Coruna: the explosive kit that could raise privileges to kernel in iOS and why emergency patches are required

The U.S. Infrastructure and Cybersecurity Security Agency (CISA) has ordered that federal agencies immediately correct three vulnerabilities of iOS that are part of an operating kit known as Coruna. This movement is not just an administrative measure: it reflects the gravity of a tool that, according to intelligence analysis, allows attackers to raise privileges on Apple devices to kernel levels and run code remotely through the browser.

Coruna is not a simple isolated explosion, but a complex set of attack chains that takes advantage of numerous failures in WebKit and other components of the operating system. Researchers have identified that the kit integrates mechanisms to remove modern defence elements: from circumvention of point authentication to breaking of sandbox barriers and protecting pages with PPL. In practice, this means that a unprevented user who visits a malicious web may be silently compromised and lose control over his device.

Google experts and other firms have followed Coruna's evolution and documented its use in real attacks, including cyber-espionage campaigns and operations to steal cryptomonedas. In some cases, the attackers took advantage of fraudulent sites - with a gambling theme or cryptocurrency - as decoy to take the explosion to the victim and then deploy loads designed to empty digital coins. You can see the CISA note on the inclusion of these failures in its catalogue of vulnerabilities exploited in production in the public alert of CISA and see more technical context in the report of a firm that has followed the case iVerify.

To put numbers on the table: CISA added three specific identifiers to its catalogue of known exploited vulnerabilities and required federal civil agencies to apply patches or mitigations before a deadline. This type of directive is in line with BOD 22-01 and seeks to reduce the exposure window in high-risk environments. Public references for each EQO are available in the MITRE register, for example CVE-2023-41974, CVE-2021-30952 and CVE-2023-43000.

There are two practical elements that need to be understood: on the one hand, many of the vulnerabilities exploited by Coruna were used as "zero- days," that is, before patches were available. On the other hand, not all iOS configurations are equally vulnerable today. The latest versions of the operating system incorporate corrections and mitigation that prevent the kit from operating in many cases; in addition, specific modes of use such as private navigation and Apple's Lockdown Mode introduce additional barriers that can block these operating chains.

Lockdown Mode and private navigation are not magical solutions, but significantly reduce the attack surface. Apple designed Lockdown Mode precisely for users facing very targeted threats: it restricts functionalities that often use the exploit kits and advanced surveillance. However, the most reliable and general protection remains to keep the system up-to-date with the official patches that Apple regularly publishes.

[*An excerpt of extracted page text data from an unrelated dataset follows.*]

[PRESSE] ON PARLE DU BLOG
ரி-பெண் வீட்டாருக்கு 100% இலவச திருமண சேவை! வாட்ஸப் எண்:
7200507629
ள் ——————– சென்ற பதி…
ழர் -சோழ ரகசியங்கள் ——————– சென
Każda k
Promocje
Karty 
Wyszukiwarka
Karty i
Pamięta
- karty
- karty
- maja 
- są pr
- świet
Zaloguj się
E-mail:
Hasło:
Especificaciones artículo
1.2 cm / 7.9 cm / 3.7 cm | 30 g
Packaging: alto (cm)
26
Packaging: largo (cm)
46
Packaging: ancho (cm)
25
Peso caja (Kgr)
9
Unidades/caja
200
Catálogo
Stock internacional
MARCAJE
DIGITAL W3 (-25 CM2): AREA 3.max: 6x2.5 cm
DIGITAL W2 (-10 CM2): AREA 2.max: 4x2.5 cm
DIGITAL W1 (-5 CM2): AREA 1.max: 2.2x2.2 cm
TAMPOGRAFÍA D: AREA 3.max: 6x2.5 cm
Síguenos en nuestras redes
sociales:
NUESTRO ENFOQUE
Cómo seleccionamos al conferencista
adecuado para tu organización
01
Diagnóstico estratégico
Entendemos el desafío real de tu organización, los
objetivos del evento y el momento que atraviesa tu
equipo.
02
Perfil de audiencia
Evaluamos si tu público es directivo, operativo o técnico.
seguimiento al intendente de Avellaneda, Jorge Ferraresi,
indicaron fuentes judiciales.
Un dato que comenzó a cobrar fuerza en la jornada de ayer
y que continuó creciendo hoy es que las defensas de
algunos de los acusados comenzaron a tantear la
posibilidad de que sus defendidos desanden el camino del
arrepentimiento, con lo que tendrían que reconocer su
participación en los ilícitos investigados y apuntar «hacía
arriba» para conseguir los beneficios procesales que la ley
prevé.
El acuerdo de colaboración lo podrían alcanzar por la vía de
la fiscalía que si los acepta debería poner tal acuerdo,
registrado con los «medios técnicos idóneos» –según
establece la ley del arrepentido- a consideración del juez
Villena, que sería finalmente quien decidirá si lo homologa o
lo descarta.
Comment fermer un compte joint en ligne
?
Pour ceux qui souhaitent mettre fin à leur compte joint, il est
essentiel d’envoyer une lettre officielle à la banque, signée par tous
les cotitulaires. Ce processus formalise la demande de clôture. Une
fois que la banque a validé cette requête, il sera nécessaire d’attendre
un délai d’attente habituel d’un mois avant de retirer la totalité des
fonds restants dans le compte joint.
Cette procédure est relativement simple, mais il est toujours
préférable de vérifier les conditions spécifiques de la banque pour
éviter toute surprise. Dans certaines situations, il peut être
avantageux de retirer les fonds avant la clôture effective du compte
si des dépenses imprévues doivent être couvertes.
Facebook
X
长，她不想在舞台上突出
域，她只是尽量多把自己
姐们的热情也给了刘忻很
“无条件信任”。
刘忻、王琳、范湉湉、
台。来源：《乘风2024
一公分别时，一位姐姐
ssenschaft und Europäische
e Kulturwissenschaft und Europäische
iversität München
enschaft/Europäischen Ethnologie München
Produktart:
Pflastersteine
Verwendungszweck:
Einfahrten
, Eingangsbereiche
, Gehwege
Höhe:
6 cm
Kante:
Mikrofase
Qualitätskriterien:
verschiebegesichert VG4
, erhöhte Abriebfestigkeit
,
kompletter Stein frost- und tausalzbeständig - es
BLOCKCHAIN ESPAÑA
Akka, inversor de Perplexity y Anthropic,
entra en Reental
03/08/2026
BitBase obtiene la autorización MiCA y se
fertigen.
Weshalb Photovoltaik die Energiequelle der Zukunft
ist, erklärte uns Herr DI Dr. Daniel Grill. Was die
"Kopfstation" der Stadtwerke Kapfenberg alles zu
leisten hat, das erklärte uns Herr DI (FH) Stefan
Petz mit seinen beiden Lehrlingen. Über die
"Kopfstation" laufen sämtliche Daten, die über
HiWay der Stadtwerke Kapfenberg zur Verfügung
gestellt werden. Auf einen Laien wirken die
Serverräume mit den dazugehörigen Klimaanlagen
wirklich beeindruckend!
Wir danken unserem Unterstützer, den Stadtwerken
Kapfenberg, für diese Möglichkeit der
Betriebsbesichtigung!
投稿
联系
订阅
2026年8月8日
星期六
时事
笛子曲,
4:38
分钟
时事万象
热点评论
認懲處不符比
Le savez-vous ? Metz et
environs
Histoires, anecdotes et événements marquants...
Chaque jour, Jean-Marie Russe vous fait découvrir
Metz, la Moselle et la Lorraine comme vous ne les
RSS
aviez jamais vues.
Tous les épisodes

Another relevant aspect is the provenance and use of the kit. Groups of different profiles have taken advantage of Coruna: from operators linked to commercial surveillance services to actors allegedly supported by states and criminal gangs with financial motivation. This transit - from tools originally developed by state-owned surveillance providers and then to massive cybercrime operations - highlights a worrying pattern: what is born as intelligence technology can be leaked and become a weapon of general use.

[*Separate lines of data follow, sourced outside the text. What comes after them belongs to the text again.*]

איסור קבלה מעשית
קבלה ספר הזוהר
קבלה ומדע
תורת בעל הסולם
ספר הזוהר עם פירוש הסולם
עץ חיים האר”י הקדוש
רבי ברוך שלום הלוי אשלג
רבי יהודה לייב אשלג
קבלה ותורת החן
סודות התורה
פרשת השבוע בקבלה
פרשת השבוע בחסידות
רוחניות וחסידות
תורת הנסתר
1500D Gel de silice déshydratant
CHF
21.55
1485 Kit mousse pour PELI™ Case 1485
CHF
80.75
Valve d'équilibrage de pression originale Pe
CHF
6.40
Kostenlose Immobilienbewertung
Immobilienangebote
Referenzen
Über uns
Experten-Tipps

For organizations and users, the recommendation is clear and practical: prioritize the application of patches and follow the manufacturer's mitigation guides. In the case of the public sector, the obligation is laid down by the directive. For the private sector and the general public, the urgency comes from experience: the exploits kits evolve fast and the effective defence window is small. CISA, in addition to ordering the correction, advises that, if no mitigation is available, the use of the product concerned is suspended until the situation is resolved.

Beyond the immediate technical reaction, this episode invites you to reflect on the safety of the mobile ecosystem. The smartphones now concentrate critical information and high-value digital assets, such as cryptomoneda keys. The convergence of complex browsers, rendering engines such as WebKit and advanced operating system capabilities creates attack vectors that require a coordinated response between manufacturers, agencies and security companies. Independent public reports and analysis - such as those cited by CISA, iVerify and research groups - help to understand the real scope of the threat and to make informed decisions; it is good practice to consult them.

If you want to deepen the official pieces mentioned in this article, you can review CISA's warning about these vulnerabilities in your website, the technical entry of iVerify over Coruna in your blog and the CVE chips in the MITRE repository in cve.mitre.org. Keep teams up to date and take preventive measures like Lockdown Mode when appropriate are the best defenses today. Mobile security is a constant race: winning depends on who updates first.